NapBiome: Targeting Gut Microbiota and Sleep Rhythm to Improve Developmental and Behavioral Outcomes in Early Childhood

The gut-brain axis plays a crucial role in the regulation and development of psychological and physical processes. The first year of life is a critical period for the development of the gut microbiome, which parallels important milestones in establishing sleep rhythm and neurodevelopment. Growing evidence suggests that the gut microbiome influences sleep, cognition, and early neurodevelopment. For term and preterm-born infants, difficulties in sleep regulation can have major consequences on infants' health, attachment between infants and their caregivers, and can even lead to life-threatening consequences such as shaken-baby syndrome. Preterm born infants are at even higher risk for sleep and neurodevelopmental problems. Although neonatal care has improved over recent decades, preterm birth rates continue to rise and lead to a wide range of neurodevelopmental disabilities that are unaddressed with current therapies.
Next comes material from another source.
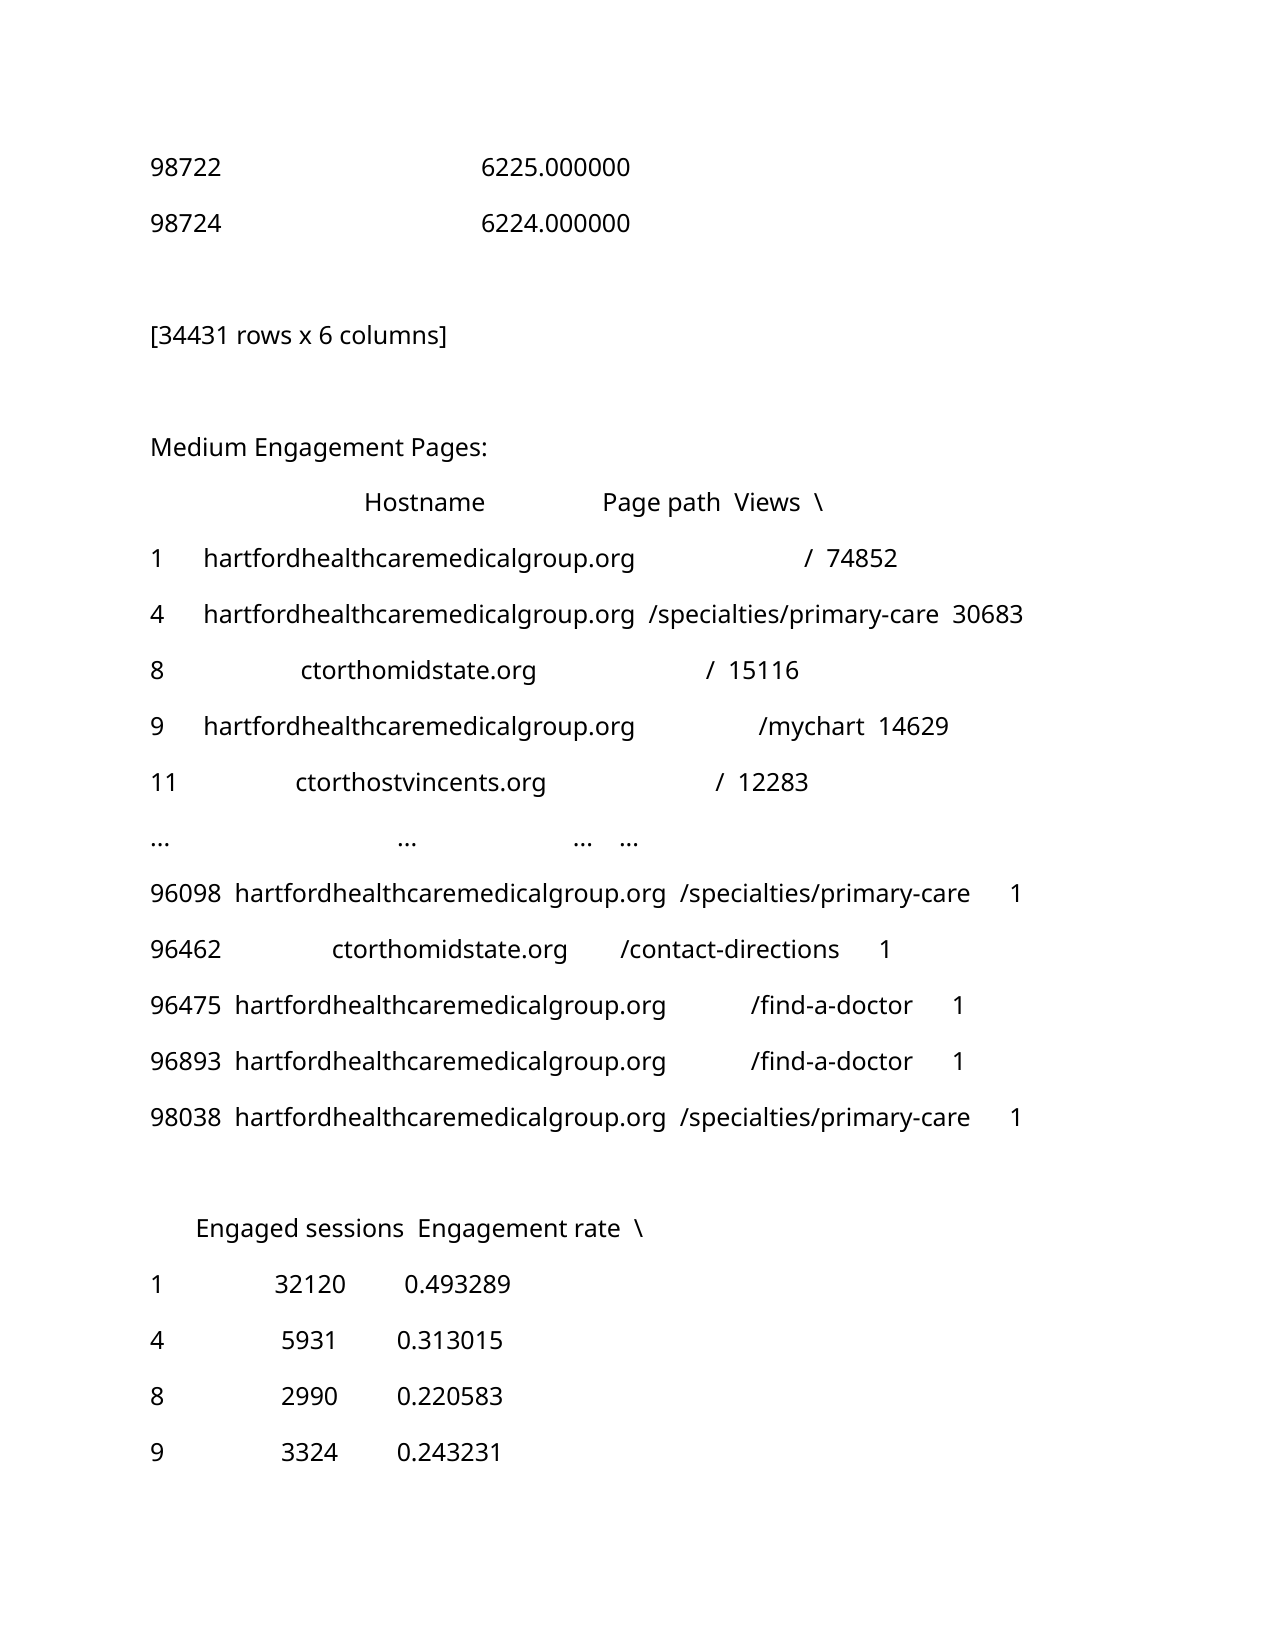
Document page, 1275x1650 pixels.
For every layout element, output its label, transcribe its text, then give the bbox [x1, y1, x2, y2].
Given the importance of sleep and the gut microbiome for brain maturation, neurodevelopment, and behavior, identifying effective interventions within the gut-brain axis at the beginning of life is likely to have long-term implications for health and development of at-risk infants.

The aims of this project are to I) demonstrate the association between the gut microbiome, sleep patterns and health outcomes in children up to two years of age; and II) to leverage gut microbiome-brain-sleep interactions to develop new intervention strategies for at-risk infants. The investigators hypothesize that the establishment of a healthy gut microbiome during early life is crucial for both short- and long-term child health outcomes, as dysbiosis can harm sleep regulation, brain maturation, and neurobehavioral development. The investigators predict that the administration of synbiotics improves microbiota establishment, sleep rhythm, and neurodevelopmental outcomes.

This project integrates a randomized controlled trial (RCT), ex vivo, and in silico experiments with I) key technology platforms for computational modeling to capture the ontogenic norms of gut microbiota; II) neuronal and actimetry-based quantification of multidimensional aspects of infant sleep; III) breath metabolomics (exhalomics) of host and microbiome metabolism; and IV) high-throughput ex vivo models for investigating host-microbiome interactions. Outcomes include I) an understanding of age-normative microbiome composition, its variation (circadian, inter-individual), and the factors that influence the microbiome's plasticity throughout infancy; II) actionable knowledge of microbial species and metabolism that can be targeted to modify sleep regulation and improve neurodevelopmental outcomes, especially in at-risk infants (e.g., preterm-born); III) microbial and metabolic biomarkers with diagnostic potential for later regulatory and behavioral problems; and IV) an open-source analytical "toolbox" for microbial multi-omics that can be immediately applied in other areas of microbiome-host research. To achieve these goals, our strategy combines multiple disciplines focusing on factors that exert the greatest influence on health during infancy: the gut microbiome, sleep regulation, and neurodevelopment.

The impact of this project is substantial and globally relevant, as it advances possible treatment options for supporting neurodevelopmental health in preterm- and term-born infants, explores novel translational approaches for addressing regulatory difficulties, and provides key information for tailored prophylactic synbiotics and possible development of "post-biotics". Further, the study supports the investigation of biomarkers for neurodevelopment and advances early prevention of developmental and mental illnesses.